We have made a significant improvement for 60 GHz wireless (Wireless Wire and wAP 60G) configurations in the latest 6.42rc version release - increased supported distance for wAP 60G to 200+ meters.
Those of you who are willing to test rc versions on your test network, please upgrade to the latest version, test the performance and report to support@mikrotik.com with the results. Your effort and feedback will be highly appreciated.
Please note that rc versions are released strictly for testing purposes and should not be used on crucial network devices.
But we are curious souls who would like to Know some details!
Now seriously, I have spammed support with some tests I have done in my link, which is a short one. Stability has gone down with rc49. With rc30 it was rock
solid, as it is with 6.41.3.
The changes I noticed are, higher TX power? (Assuming tx-sector is an indication of TX power)

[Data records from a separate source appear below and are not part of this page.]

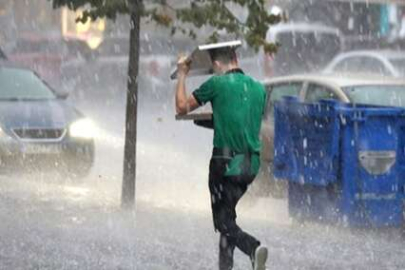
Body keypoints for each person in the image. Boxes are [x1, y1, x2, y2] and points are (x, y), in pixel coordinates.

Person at [175, 45, 268, 270]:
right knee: (229, 221)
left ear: (217, 64)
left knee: (223, 222)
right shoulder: (259, 89)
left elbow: (181, 107)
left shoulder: (216, 84)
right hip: (251, 165)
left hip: (224, 164)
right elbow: (241, 121)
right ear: (236, 58)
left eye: (213, 68)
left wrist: (181, 75)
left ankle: (253, 248)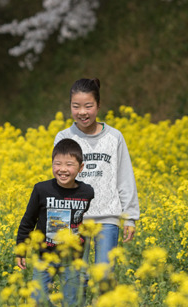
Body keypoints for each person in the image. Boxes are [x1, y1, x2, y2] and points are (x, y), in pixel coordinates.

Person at [54, 78, 140, 265]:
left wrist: (130, 218)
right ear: (70, 106)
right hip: (74, 220)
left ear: (99, 105)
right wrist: (57, 224)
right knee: (77, 277)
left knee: (104, 277)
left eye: (88, 106)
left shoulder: (114, 137)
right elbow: (58, 181)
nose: (82, 112)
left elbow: (124, 178)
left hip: (107, 219)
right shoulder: (63, 137)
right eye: (76, 106)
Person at [16, 138, 94, 307]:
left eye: (69, 164)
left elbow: (91, 222)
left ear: (81, 167)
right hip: (45, 257)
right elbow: (28, 221)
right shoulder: (41, 189)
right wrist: (21, 249)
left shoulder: (87, 192)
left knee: (73, 305)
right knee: (36, 298)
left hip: (72, 259)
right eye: (57, 164)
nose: (62, 169)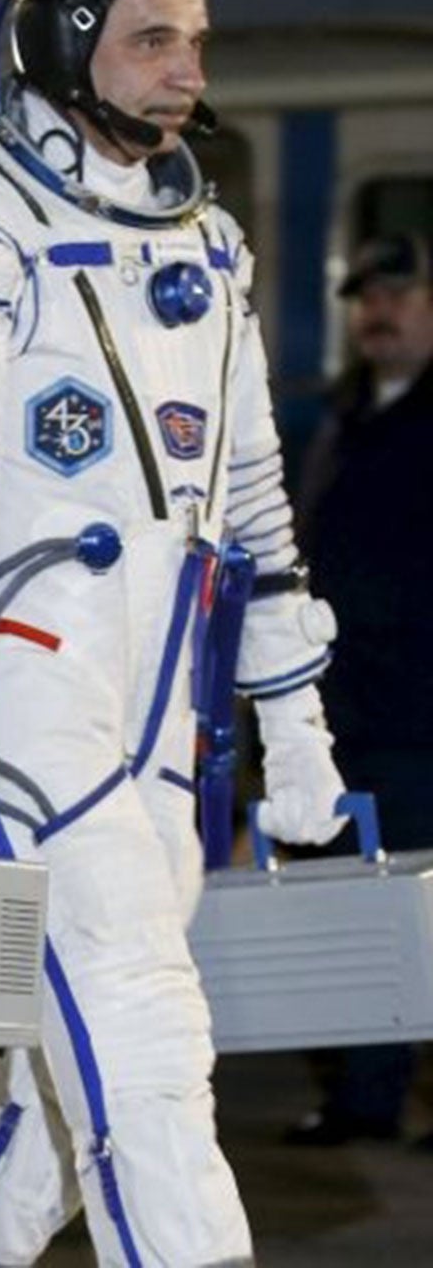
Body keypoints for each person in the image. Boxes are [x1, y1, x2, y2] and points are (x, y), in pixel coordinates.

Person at [0, 0, 348, 1266]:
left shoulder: (201, 239)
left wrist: (297, 724)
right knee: (143, 1030)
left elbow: (248, 492)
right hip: (21, 684)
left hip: (160, 699)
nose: (185, 70)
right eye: (152, 40)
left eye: (194, 41)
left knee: (70, 1063)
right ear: (68, 44)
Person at [285, 230, 433, 1145]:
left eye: (401, 296)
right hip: (350, 715)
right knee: (358, 904)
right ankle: (362, 1099)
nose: (378, 314)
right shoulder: (348, 414)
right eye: (366, 300)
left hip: (423, 715)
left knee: (419, 914)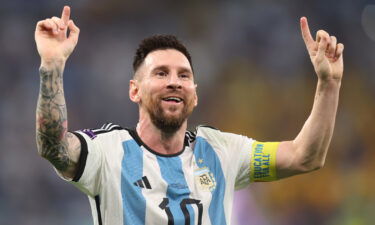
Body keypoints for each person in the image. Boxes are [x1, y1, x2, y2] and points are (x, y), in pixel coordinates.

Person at [35, 5, 344, 225]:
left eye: (184, 75)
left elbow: (305, 156)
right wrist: (51, 66)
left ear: (194, 94)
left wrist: (329, 84)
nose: (174, 81)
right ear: (134, 91)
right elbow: (54, 147)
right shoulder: (107, 152)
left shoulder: (223, 152)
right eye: (160, 73)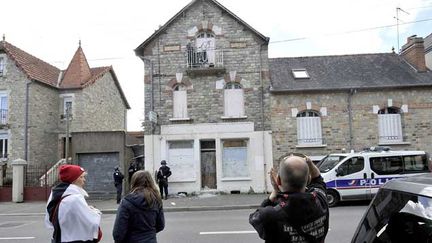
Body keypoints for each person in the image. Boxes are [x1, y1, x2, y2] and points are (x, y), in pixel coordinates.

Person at [249, 154, 329, 243]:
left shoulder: (269, 215)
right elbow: (318, 179)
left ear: (278, 180)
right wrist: (308, 162)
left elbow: (254, 218)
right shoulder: (320, 200)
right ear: (308, 179)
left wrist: (275, 191)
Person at [45, 164, 102, 243]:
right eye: (81, 177)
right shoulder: (75, 198)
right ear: (74, 179)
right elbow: (92, 222)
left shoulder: (55, 194)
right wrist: (95, 211)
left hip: (59, 238)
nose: (84, 180)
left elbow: (49, 221)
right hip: (75, 239)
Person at [112, 170, 165, 243]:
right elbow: (160, 225)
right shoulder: (156, 200)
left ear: (134, 182)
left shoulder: (126, 202)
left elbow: (118, 233)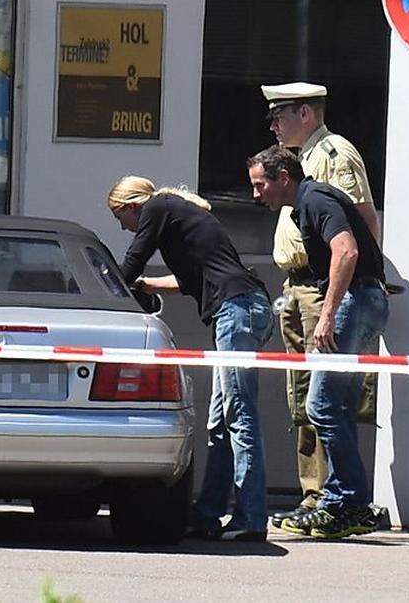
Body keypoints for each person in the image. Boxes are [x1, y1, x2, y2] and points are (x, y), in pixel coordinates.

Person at [107, 176, 274, 541]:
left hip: (237, 311)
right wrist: (146, 286)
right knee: (219, 421)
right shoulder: (179, 218)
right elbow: (190, 280)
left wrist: (113, 292)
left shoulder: (157, 207)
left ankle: (251, 518)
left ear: (132, 206)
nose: (123, 226)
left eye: (121, 217)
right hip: (243, 308)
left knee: (239, 415)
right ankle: (208, 515)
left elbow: (137, 255)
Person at [245, 147, 388, 539]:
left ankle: (348, 499)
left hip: (354, 303)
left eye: (261, 185)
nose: (256, 195)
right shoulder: (308, 202)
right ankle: (348, 503)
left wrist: (327, 313)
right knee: (336, 404)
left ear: (283, 178)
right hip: (365, 301)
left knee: (321, 403)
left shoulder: (315, 199)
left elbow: (347, 250)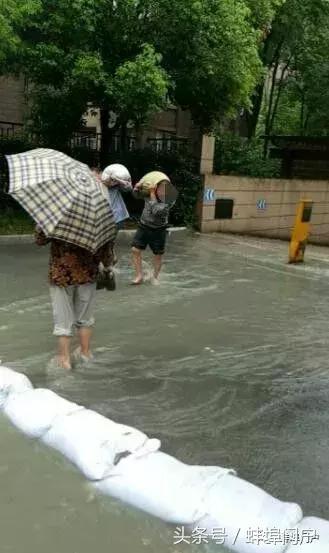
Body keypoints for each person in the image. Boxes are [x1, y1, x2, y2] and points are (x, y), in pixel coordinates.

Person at [35, 227, 114, 370]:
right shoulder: (97, 219)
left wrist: (40, 226)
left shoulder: (58, 216)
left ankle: (64, 359)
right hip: (87, 274)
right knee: (85, 318)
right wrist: (107, 267)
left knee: (62, 319)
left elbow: (40, 240)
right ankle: (85, 353)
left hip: (61, 275)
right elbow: (107, 253)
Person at [131, 176, 172, 285]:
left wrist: (152, 194)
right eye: (160, 188)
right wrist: (136, 188)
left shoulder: (169, 198)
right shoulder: (150, 191)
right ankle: (139, 275)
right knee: (135, 250)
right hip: (144, 225)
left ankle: (155, 277)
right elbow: (136, 196)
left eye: (164, 189)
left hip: (159, 229)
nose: (162, 191)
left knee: (157, 255)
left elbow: (156, 211)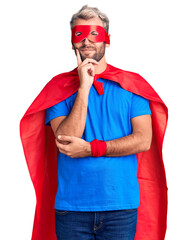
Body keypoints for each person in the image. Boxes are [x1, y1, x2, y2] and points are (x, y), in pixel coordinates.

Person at [20, 4, 168, 240]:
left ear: (107, 40)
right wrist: (84, 87)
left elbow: (143, 140)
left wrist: (91, 148)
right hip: (72, 209)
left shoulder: (132, 87)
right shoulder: (59, 88)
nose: (86, 40)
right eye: (79, 34)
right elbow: (65, 141)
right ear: (72, 42)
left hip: (120, 206)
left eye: (94, 34)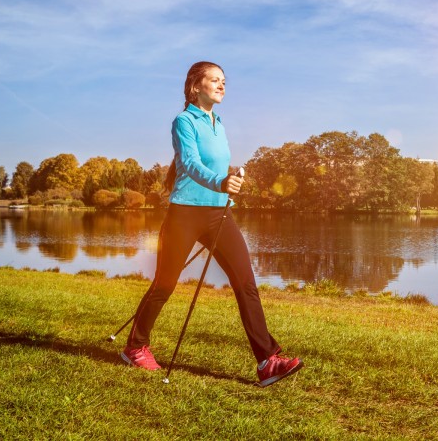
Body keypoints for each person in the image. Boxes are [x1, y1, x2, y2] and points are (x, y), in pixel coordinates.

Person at [121, 61, 303, 387]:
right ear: (195, 86)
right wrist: (221, 181)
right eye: (214, 80)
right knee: (164, 285)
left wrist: (230, 183)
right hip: (184, 214)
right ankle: (135, 347)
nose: (221, 85)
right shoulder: (183, 121)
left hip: (220, 214)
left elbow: (220, 168)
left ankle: (267, 361)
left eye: (223, 81)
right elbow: (189, 163)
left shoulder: (219, 122)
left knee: (245, 282)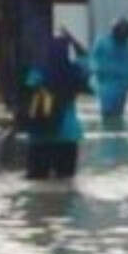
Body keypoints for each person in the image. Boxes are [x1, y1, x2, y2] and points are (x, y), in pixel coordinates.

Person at [21, 32, 88, 181]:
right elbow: (86, 59)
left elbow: (27, 91)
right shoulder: (75, 72)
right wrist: (73, 41)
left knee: (37, 182)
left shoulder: (38, 72)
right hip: (67, 135)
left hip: (40, 135)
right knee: (66, 183)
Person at [89, 18, 128, 126]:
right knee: (108, 112)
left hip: (121, 85)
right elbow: (93, 59)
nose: (124, 36)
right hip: (105, 83)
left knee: (117, 113)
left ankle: (114, 133)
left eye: (126, 34)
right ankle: (110, 133)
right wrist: (96, 71)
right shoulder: (102, 42)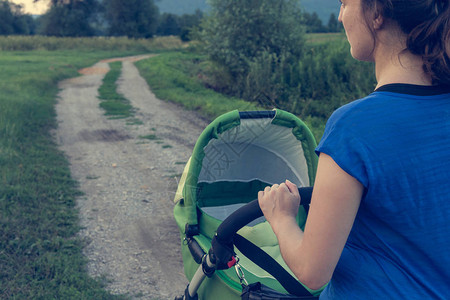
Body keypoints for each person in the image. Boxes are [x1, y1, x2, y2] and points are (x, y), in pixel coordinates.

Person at [258, 0, 450, 298]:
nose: (339, 16)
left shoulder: (355, 126)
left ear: (376, 14)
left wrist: (281, 217)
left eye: (345, 3)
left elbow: (312, 270)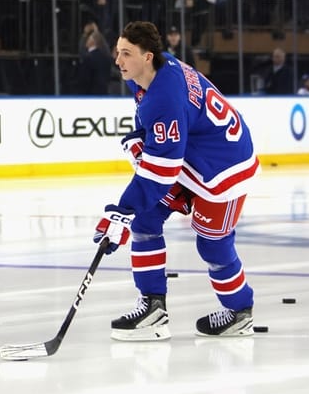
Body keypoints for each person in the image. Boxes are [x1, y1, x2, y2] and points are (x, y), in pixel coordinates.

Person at [93, 21, 259, 341]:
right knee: (145, 218)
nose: (118, 60)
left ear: (147, 56)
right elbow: (158, 131)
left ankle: (240, 311)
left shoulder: (165, 97)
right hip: (193, 156)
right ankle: (153, 308)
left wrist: (120, 211)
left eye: (126, 53)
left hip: (225, 169)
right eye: (117, 52)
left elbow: (160, 172)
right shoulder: (149, 74)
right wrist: (141, 140)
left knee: (211, 243)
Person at [77, 30, 112, 94]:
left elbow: (84, 79)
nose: (87, 40)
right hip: (104, 92)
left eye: (89, 38)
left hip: (90, 93)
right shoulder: (106, 57)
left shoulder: (88, 58)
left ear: (93, 41)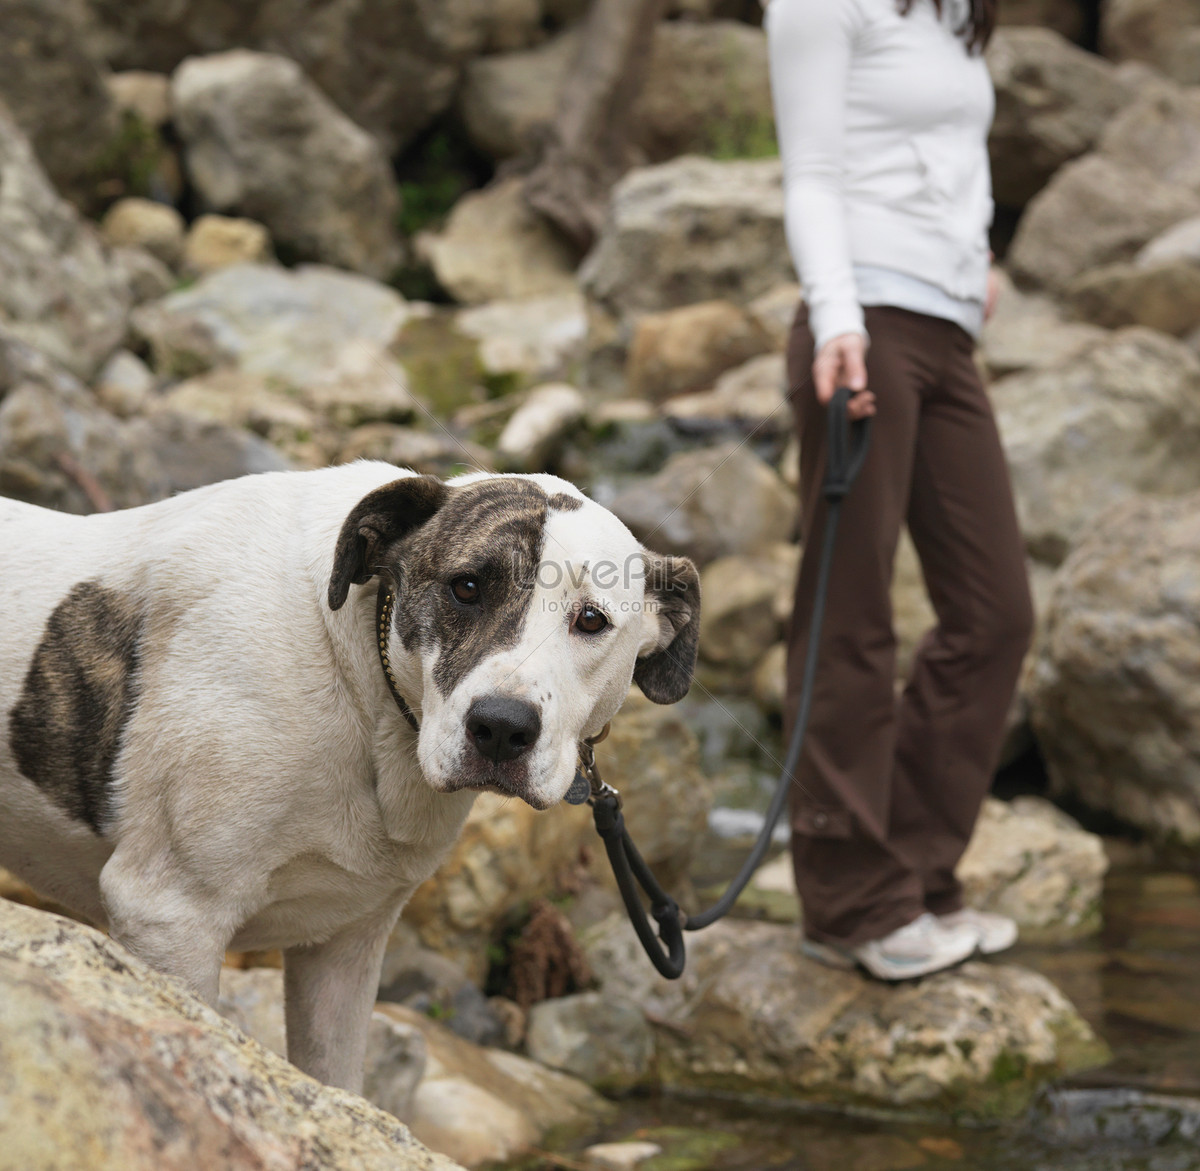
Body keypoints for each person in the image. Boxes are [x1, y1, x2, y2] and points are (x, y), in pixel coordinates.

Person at [765, 0, 1034, 980]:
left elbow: (944, 150)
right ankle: (848, 902)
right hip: (863, 324)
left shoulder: (950, 10)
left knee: (996, 611)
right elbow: (816, 174)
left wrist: (975, 261)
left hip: (945, 330)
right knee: (852, 618)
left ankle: (915, 872)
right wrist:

I installed rc49 on a few of our >100m links (PtP and PtMP) and neither MCS or Signal Quality have changed. Throughput seems better, though, as running a traffic generator over our longest link (160m?) nets a solid 500Mbps full-duplex with little fluctuation. Used to be all over the place. Seeing a lot more link downs, too, but that might be due to rain we’ve been having. Should we be seeing better MCS and/or Quality readings? What exactly is being improved?
Just a heads up, I had an issue with 6.42rc56 on a multipoint (ap-bridge) AP. Interfaces weren’t showing up and the station wasn’t connecting. I switched to bridge mode and everything worked again. Really digging the rssi and tx-sector-info, but I don’t think it’s ready for ap-bridge mode yet.
The perfect product for the 60Ghz, would be a point-to-multipoint solution, clearly with high gain CPE antennas for distances up to max 1km.
Possibility to connect up to 50/60 customers on a single cell
Channels smaller than the 2000Mhz (1000Mhz or 500Mhz)
TxPower increased to 20dB
A integrated failover 5ghz radio could be failover when primary 60Ghz fail due to rain
With this solution provider wisp can delivery 100/200/500 Mbps to customers and fight vdsl fttc/ftth of cable isp
Lupin you are right I think we need a solutions like ignitenet with 5 ghz backup to have a killer product to use in PtMP scenario to max 700m I hope to see it soon it’s not an hard job make it
I’m kinda keen to see some more helpful SNMP OIDs soon - as it would be really useful to see how the link behaves in bad weather. e.g. coding scheme, and RX and Tx sig strength?
You can do it that now just run script in scheduler read RSSI or signal and disable or enable port in bridge or whatever you wont it is possible now with script run in scheduler.